What is it for exactly?


----------



## willow (Sep 9, 2006)

caves for leopard geckos.


----------



## dallops_of_polyps (Feb 19, 2008)

looks sick i used to have leopards and fat-tails.


----------



## willow (Sep 9, 2006)

dallops_of_polyps said:


> looks sick .


is that good or bad :dunno:


----------



## Amphitrite (Sep 8, 2006)

Great idea Lainey - looking forward to seeing how it looks when finished :thumbsup:


----------



## southafrica1001 (Nov 18, 2007)

willow said:


> is that good or bad :dunno:


Its a good thing . Good luck with it its looking great  If i tried that though id probably lose a finger XD


----------



## willow (Sep 9, 2006)

i must say,it is a little tricky,and i had to gauge carefully,
well i've taken some more pictures,i hope that in the vivarium
setting they will look better,sitting on the side board they
look rather strange,and i wonder if they will be of any use at all.
here they are.  :lol:
getting ready for the PVA and sand








glue applied to the top and bottom of the cave.








put together and glued some moss around the shape.








this is the top half to the largest cave,all finished,just drying.


----------



## Amphitrite (Sep 8, 2006)

That looks like a messy job, I don't envy you having to clear up after it :rofl:

Looking good though, it's always a nice feeling to take the time making things rather than buy them from a shop.


----------



## willow (Sep 9, 2006)

i was quite surprised that there was only a little mess on the floor,
it was mainly sand,it gets everywhere lol.

Saved data entries
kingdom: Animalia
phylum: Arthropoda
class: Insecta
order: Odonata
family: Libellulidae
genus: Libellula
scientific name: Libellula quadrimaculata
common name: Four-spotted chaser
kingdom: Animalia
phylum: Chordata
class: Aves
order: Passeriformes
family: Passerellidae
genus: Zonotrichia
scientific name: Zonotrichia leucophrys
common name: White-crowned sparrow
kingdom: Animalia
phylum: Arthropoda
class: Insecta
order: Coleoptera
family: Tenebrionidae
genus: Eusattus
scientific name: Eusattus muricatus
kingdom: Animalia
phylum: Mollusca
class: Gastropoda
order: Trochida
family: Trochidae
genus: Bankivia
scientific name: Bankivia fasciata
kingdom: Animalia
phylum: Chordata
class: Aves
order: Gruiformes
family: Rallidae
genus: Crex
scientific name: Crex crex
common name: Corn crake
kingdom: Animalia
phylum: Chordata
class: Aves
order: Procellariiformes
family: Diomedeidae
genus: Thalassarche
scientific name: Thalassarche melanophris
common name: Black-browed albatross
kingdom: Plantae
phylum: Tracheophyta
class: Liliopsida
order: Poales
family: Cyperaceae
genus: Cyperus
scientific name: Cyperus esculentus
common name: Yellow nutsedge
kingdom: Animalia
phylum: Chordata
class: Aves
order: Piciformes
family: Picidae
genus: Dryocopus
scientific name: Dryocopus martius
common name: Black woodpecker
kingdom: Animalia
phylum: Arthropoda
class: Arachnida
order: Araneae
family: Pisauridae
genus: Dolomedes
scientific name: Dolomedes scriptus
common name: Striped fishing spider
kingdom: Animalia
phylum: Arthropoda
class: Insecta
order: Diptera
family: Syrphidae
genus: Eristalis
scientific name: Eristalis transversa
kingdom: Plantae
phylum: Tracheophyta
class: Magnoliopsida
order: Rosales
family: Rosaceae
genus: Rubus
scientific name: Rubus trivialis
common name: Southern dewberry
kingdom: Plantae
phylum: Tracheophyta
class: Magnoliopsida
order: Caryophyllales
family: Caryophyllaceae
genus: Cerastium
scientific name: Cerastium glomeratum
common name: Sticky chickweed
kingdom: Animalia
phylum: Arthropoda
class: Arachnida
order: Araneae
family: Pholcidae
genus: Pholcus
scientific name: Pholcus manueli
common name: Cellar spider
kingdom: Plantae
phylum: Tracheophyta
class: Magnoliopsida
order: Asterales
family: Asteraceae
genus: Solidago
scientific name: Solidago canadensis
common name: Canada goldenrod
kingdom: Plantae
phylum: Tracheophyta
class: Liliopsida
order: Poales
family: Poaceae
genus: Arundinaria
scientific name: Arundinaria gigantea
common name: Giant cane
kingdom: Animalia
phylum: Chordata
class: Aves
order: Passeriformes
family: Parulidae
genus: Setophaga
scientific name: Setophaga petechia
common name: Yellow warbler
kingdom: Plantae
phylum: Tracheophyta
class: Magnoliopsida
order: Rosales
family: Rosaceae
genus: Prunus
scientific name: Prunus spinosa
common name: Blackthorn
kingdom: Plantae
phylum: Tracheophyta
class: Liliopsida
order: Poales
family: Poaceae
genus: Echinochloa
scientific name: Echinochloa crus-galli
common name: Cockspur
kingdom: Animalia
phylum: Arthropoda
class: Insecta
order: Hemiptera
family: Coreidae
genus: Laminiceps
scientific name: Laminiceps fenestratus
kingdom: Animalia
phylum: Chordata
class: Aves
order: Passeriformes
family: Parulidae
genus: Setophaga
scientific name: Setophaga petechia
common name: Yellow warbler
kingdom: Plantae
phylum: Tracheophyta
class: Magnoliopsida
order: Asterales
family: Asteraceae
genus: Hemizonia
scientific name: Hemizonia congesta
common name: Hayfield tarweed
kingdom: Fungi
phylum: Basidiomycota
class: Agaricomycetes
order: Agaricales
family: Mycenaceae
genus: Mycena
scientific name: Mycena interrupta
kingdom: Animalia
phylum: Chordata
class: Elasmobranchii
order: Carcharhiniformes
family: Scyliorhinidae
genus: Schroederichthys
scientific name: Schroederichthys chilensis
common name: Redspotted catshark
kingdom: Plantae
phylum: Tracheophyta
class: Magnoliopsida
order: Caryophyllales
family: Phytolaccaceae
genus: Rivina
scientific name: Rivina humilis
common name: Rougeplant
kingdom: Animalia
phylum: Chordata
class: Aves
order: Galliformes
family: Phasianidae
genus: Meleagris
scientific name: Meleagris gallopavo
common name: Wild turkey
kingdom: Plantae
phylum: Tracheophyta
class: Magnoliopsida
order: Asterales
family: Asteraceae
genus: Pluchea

● BRIEF 1
Quote the gecko cave thread word for word, starting at the words containing "Its a good thing" and stopping after "use at all.".
● BRIEF 2
Write what comes next in the gecko cave thread, picking up right after its last sentence.
The items aren't needed for anything here.

● EXPECTED OUTPUT 1
Its a good thing . Good luck with it its looking great  If i tried that though id probably lose a finger XD


----------



## willow (Sep 9, 2006)

i must say,it is a little tricky,and i had to gauge carefully,
well i've taken some more pictures,i hope that in the vivarium
setting they will look better,sitting on the side board they
look rather strange,and i wonder if they will be of any use at all.

● EXPECTED OUTPUT 2
surprised as well at how heavy they are too. :-D


----------



## SKAustin (Aug 1, 2006)

Excellent Job Lainey. Well done. They look fantastic. You should be proud, and I mean that sincerely. Keep up the creativity and imagination.


----------



## willow (Sep 9, 2006)

thank you ,it's really nice of you to say that.


----------



## aunt kymmie (Jun 2, 2008)

Very clever & artistic of you. The leos are going to love it!


----------



## willow (Sep 9, 2006)

thank you kindley. 
i really hope that they do,i will at some stage build more
of a different shape,and in the near future i am possibly going
to get a Bearded dragon,however that's not for a little while,
as i have much reading to do,and buy the correct equipment.


----------



## iamntbatman (Jan 3, 2008)

Wow, those look awesome! I can't wait to see them in the terrarium.


----------



## willow (Sep 9, 2006)

thank you. 
i may have a go at putting one in this weekend,i know that
by then they will definatly be dry,i'm surprised at how heavy they
are.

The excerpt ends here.